**Activity**.
Could you copy all of the records below exactly as they appear?
---------- Data for this task ----------
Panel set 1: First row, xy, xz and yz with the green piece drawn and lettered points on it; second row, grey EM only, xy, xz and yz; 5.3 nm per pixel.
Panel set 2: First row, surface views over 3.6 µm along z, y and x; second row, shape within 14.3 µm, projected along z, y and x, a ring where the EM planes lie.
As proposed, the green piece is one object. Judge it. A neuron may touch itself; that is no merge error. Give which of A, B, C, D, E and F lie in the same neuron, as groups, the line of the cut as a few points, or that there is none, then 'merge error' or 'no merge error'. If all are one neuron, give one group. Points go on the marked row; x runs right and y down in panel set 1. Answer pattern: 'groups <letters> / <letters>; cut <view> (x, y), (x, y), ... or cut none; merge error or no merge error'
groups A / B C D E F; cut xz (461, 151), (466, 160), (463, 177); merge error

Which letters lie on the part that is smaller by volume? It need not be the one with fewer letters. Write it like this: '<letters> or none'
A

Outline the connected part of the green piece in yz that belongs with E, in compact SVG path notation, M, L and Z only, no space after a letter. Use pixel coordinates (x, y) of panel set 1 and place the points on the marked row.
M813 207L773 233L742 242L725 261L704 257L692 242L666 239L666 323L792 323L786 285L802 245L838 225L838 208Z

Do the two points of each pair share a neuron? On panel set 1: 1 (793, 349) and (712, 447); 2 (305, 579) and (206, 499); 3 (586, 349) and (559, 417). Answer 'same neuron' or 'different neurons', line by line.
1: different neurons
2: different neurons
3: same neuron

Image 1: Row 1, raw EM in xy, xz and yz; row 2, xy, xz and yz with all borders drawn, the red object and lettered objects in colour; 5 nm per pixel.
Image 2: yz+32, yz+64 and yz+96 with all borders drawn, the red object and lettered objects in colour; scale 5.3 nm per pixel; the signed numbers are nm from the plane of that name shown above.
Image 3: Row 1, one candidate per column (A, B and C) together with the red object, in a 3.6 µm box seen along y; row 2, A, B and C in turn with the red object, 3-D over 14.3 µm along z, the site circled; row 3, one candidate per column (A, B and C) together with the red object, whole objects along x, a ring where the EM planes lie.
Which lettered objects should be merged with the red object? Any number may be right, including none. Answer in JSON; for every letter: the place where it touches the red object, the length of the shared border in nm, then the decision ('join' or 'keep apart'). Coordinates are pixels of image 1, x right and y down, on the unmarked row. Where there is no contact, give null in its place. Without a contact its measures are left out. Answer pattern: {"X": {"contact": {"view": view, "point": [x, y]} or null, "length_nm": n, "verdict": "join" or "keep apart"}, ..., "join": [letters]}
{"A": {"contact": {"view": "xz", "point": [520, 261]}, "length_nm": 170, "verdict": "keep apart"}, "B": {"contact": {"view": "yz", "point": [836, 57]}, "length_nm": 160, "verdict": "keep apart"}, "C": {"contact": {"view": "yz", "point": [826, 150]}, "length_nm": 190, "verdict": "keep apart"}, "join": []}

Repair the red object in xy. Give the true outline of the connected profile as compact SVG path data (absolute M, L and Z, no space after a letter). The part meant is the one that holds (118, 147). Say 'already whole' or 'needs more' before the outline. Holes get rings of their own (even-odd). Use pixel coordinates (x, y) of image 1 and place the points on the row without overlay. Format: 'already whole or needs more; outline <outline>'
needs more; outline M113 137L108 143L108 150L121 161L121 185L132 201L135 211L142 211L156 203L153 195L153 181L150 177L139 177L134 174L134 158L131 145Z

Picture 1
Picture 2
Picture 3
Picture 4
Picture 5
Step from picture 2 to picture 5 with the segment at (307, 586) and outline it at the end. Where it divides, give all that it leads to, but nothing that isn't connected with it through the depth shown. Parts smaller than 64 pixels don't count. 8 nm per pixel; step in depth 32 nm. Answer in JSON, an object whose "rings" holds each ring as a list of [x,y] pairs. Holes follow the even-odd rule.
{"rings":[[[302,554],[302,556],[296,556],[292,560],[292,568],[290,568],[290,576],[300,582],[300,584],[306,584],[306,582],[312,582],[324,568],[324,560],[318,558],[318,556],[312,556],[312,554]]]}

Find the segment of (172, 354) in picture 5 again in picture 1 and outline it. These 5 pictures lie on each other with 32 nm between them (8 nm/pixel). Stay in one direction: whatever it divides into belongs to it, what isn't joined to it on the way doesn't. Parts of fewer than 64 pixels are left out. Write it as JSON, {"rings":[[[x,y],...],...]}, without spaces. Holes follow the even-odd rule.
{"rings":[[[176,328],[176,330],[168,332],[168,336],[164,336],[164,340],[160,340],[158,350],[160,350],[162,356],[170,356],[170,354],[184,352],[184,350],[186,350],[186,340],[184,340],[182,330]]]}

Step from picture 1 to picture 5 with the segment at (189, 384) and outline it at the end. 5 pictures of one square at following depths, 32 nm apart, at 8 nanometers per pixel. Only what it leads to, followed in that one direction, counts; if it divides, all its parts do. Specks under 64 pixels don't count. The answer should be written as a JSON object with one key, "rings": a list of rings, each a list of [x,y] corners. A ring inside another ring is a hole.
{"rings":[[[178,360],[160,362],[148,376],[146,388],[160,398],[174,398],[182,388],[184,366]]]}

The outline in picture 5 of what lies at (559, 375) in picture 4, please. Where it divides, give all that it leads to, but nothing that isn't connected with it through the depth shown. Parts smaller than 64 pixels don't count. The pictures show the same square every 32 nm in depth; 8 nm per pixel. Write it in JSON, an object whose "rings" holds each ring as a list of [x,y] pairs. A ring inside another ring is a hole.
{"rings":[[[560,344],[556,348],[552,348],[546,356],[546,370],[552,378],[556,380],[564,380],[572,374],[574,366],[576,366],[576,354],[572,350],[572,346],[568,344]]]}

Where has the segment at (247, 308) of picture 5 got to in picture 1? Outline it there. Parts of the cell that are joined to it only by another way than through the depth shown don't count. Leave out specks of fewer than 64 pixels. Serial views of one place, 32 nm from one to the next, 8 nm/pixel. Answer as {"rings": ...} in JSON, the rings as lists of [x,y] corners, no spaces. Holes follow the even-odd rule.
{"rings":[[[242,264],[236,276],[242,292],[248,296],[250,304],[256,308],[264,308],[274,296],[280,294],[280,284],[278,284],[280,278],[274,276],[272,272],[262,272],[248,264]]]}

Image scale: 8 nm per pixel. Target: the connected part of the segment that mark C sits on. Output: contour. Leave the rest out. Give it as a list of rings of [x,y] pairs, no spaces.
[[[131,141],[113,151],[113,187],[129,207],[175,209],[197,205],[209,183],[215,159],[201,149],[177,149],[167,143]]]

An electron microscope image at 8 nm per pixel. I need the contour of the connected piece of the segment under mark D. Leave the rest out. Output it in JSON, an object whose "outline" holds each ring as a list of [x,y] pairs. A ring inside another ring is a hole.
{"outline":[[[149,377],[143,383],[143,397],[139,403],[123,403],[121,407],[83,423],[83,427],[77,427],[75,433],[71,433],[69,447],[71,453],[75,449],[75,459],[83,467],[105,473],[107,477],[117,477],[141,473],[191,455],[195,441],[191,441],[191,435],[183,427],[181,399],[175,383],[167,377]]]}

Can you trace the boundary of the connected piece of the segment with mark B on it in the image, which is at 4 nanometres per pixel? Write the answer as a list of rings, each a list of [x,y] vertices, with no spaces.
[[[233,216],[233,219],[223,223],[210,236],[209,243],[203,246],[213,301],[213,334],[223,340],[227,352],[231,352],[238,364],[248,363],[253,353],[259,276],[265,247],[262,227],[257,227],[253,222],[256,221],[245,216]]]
----------
**Solution**.
Panel set 1: First row, xy, xz and yz with the green piece drawn and lettered points on it; second row, grey EM only, xy, xz and yz; 5.3 nm per pixel.
Panel set 2: First row, surface views over 3.6 µm along z, y and x; second row, shape within 14.3 µm, projected along z, y and x, a ring where the EM planes lie.
As proposed, the green piece is one object. Judge it. A neuron may touch itself; that is no merge error. Give which of A, B, C, D, E and F lie in the same neuron, as groups, the line of the cut as a few points, or that there is none, then 'merge error' or 'no merge error'. If all are one neuron, give one group. Points go on the marked row; x runs right and y down in panel set 1. Answer pattern: 'groups <letters> / <letters>; cut <view> (x, y), (x, y), ... or cut none; merge error or no merge error'
groups A / B C D E F; cut xz (461, 151), (466, 160), (463, 177); merge error

Which letters lie on the part that is smaller by volume? It need not be the one with fewer letters. Write it like this: '<letters> or none'
A

Outline the connected part of the green piece in yz that belongs with E, in compact SVG path notation, M, L and Z only, no space after a letter. Use pixel coordinates (x, y) of panel set 1 and place the points on the marked row.
M813 207L773 233L742 242L725 261L704 257L692 242L666 239L666 323L792 323L786 285L802 245L838 225L838 208Z

Do the two points of each pair share a neuron? On panel set 1: 1 (793, 349) and (712, 447); 2 (305, 579) and (206, 499); 3 (586, 349) and (559, 417). Answer 'same neuron' or 'different neurons', line by line.
1: different neurons
2: different neurons
3: same neuron

Image 1: Row 1, raw EM in xy, xz and yz; row 2, xy, xz and yz with all borders drawn, the red object and lettered objects in colour; 5 nm per pixel.
Image 2: yz+32, yz+64 and yz+96 with all borders drawn, the red object and lettered objects in colour; scale 5.3 nm per pixel; the signed numbers are nm from the plane of that name shown above.
Image 3: Row 1, one candidate per column (A, B and C) together with the red object, in a 3.6 µm box seen along y; row 2, A, B and C in turn with the red object, 3-D over 14.3 µm along z, the site circled; row 3, one candidate per column (A, B and C) together with the red object, whole objects along x, a ring where the EM planes lie.
Which lettered objects should be merged with the red object? Any number may be right, including none. Answer in JSON; for every letter: the place where it touches the red object, the length of the shared border in nm, then the decision ('join' or 'keep apart'). Coordinates are pixels of image 1, x right and y down, on the unmarked row. Where there is no contact, give null in its place. Without a contact its measures are left out. Answer pattern: {"X": {"contact": {"view": view, "point": [x, y]} or null, "length_nm": n, "verdict": "join" or "keep apart"}, ..., "join": [letters]}
{"A": {"contact": {"view": "xz", "point": [520, 261]}, "length_nm": 170, "verdict": "keep apart"}, "B": {"contact": {"view": "yz", "point": [836, 57]}, "length_nm": 160, "verdict": "keep apart"}, "C": {"contact": {"view": "yz", "point": [826, 150]}, "length_nm": 190, "verdict": "keep apart"}, "join": []}

Repair the red object in xy. Give the true outline of the connected profile as compact SVG path data (absolute M, L and Z, no space after a letter). The part meant is the one that holds (118, 147). Say 'already whole' or 'needs more' before the outline. Holes get rings of their own (even-odd). Use pixel coordinates (x, y) of image 1 and place the points on the row without overlay. Format: 'already whole or needs more; outline <outline>'
needs more; outline M113 137L108 143L108 150L121 161L121 185L132 201L135 211L142 211L156 203L153 195L153 181L150 177L139 177L134 174L134 158L131 145Z

Picture 1
Picture 2
Picture 3
Picture 4
Picture 5
Step from picture 2 to picture 5 with the segment at (307, 586) and outline it at the end. Where it divides, give all that it leads to, but nothing that isn't connected with it through the depth shown. Parts smaller than 64 pixels don't count. 8 nm per pixel; step in depth 32 nm. Answer in JSON, an object whose "rings" holds each ring as a list of [x,y] pairs. Holes follow the even-odd rule.
{"rings":[[[302,554],[302,556],[296,556],[292,560],[292,568],[290,568],[290,576],[300,582],[300,584],[306,584],[306,582],[312,582],[324,568],[324,560],[318,558],[318,556],[312,556],[312,554]]]}

Find the segment of (172, 354) in picture 5 again in picture 1 and outline it. These 5 pictures lie on each other with 32 nm between them (8 nm/pixel). Stay in one direction: whatever it divides into belongs to it, what isn't joined to it on the way doesn't. Parts of fewer than 64 pixels are left out. Write it as JSON, {"rings":[[[x,y],...],...]}, without spaces. Holes follow the even-odd rule.
{"rings":[[[176,328],[176,330],[168,332],[168,336],[164,336],[164,340],[160,340],[158,350],[160,350],[162,356],[170,356],[170,354],[184,352],[184,350],[186,350],[186,340],[184,340],[182,330]]]}

Step from picture 1 to picture 5 with the segment at (189, 384) and outline it at the end. 5 pictures of one square at following depths, 32 nm apart, at 8 nanometers per pixel. Only what it leads to, followed in that one direction, counts; if it divides, all its parts do. Specks under 64 pixels don't count. The answer should be written as a JSON object with one key, "rings": a list of rings, each a list of [x,y] corners. A ring inside another ring is a hole.
{"rings":[[[178,360],[160,362],[148,376],[146,388],[160,398],[174,398],[182,388],[184,366]]]}

The outline in picture 5 of what lies at (559, 375) in picture 4, please. Where it divides, give all that it leads to, but nothing that isn't connected with it through the depth shown. Parts smaller than 64 pixels don't count. The pictures show the same square every 32 nm in depth; 8 nm per pixel. Write it in JSON, an object whose "rings" holds each ring as a list of [x,y] pairs. A ring inside another ring is a hole.
{"rings":[[[560,344],[556,348],[552,348],[546,356],[546,370],[552,378],[556,380],[564,380],[572,374],[574,366],[576,366],[576,354],[572,350],[572,346],[568,344]]]}

Where has the segment at (247, 308) of picture 5 got to in picture 1? Outline it there. Parts of the cell that are joined to it only by another way than through the depth shown don't count. Leave out specks of fewer than 64 pixels. Serial views of one place, 32 nm from one to the next, 8 nm/pixel. Answer as {"rings": ...} in JSON, the rings as lists of [x,y] corners, no spaces. Holes follow the even-odd rule.
{"rings":[[[242,264],[236,276],[242,292],[248,296],[250,304],[256,308],[264,308],[274,296],[280,294],[280,284],[278,284],[280,278],[274,276],[272,272],[262,272],[248,264]]]}

Image scale: 8 nm per pixel. Target: the connected part of the segment that mark C sits on. Output: contour. Leave the rest out. Give it as a list of rings of [x,y] pairs, no spaces.
[[[131,141],[113,151],[113,187],[129,207],[175,209],[197,205],[209,183],[215,159],[201,149],[177,149],[167,143]]]

An electron microscope image at 8 nm per pixel. I need the contour of the connected piece of the segment under mark D. Leave the rest out. Output it in JSON, an object whose "outline" holds each ring as a list of [x,y] pairs. A ring inside another ring is a hole.
{"outline":[[[149,377],[143,383],[143,397],[139,403],[123,403],[121,407],[83,423],[83,427],[77,427],[75,433],[71,433],[69,447],[71,453],[75,449],[75,459],[83,467],[105,473],[107,477],[117,477],[141,473],[191,455],[195,441],[191,441],[191,435],[183,427],[181,399],[175,383],[167,377]]]}

Can you trace the boundary of the connected piece of the segment with mark B on it in the image, which is at 4 nanometres per pixel? Write the answer as a list of rings, each a list of [x,y] vertices, with no spaces.
[[[233,216],[233,219],[223,223],[210,236],[209,243],[203,246],[213,301],[213,334],[223,340],[227,352],[231,352],[238,364],[248,363],[253,353],[259,276],[265,247],[262,227],[257,227],[253,222],[256,221],[245,216]]]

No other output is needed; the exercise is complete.